What the task requires: From the data below, return the exact lines starting at the line containing "165 544 408" and ending at the line containing "863 322 1574", both included, and nothing else.

*** Opening of Information ***

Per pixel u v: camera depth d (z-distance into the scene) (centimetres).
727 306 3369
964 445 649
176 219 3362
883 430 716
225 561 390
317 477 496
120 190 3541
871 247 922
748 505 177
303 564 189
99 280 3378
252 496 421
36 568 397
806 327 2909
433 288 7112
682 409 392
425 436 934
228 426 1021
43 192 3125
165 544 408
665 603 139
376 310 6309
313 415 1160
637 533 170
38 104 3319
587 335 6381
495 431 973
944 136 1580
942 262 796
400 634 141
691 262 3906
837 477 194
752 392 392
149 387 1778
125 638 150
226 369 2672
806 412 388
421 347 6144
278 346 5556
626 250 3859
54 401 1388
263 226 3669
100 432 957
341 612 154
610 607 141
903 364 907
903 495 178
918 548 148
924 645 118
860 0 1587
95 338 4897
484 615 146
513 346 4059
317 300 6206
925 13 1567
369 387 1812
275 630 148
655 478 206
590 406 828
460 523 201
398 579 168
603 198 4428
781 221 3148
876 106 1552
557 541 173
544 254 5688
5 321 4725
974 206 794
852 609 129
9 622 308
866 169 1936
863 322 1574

*** Close of Information ***
*** Opening of Information ***

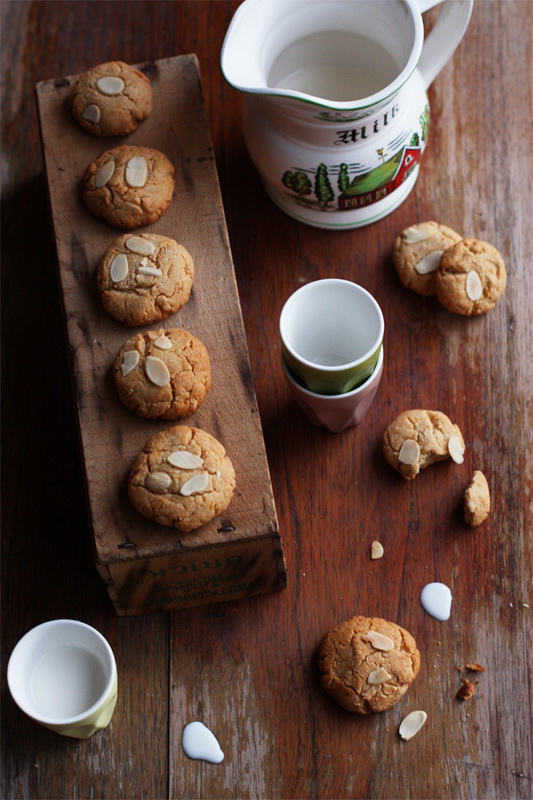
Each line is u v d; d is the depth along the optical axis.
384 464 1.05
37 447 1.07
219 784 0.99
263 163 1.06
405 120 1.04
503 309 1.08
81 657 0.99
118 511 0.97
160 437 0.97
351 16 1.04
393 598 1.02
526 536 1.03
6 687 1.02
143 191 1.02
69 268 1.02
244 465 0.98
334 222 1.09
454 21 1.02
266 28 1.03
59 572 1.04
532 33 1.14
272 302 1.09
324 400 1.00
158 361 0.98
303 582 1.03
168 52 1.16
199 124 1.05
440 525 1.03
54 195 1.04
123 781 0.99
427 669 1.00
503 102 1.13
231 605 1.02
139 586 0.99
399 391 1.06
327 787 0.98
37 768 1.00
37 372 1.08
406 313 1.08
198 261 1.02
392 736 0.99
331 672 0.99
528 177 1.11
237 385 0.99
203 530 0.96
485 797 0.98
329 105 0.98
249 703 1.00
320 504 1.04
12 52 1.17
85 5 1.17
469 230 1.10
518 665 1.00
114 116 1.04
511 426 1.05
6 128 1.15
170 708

*** Close of Information ***

Result of the exercise:
165 544 408
665 603 139
376 310 6309
313 415 1160
637 533 170
38 104 3319
587 335 6381
495 431 973
944 136 1580
942 262 796
400 634 141
691 262 3906
837 477 194
752 392 392
149 387 1778
125 638 150
226 369 2672
806 412 388
421 347 6144
278 346 5556
626 250 3859
54 401 1388
263 226 3669
100 432 957
341 612 154
610 607 141
903 364 907
903 495 178
918 548 148
924 645 118
860 0 1587
95 338 4897
484 615 146
513 346 4059
317 300 6206
925 13 1567
369 387 1812
275 630 148
655 478 206
590 406 828
460 523 201
398 579 168
603 198 4428
781 221 3148
876 106 1552
557 541 173
544 254 5688
5 321 4725
974 206 794
852 609 129
9 622 308
866 169 1936
863 322 1574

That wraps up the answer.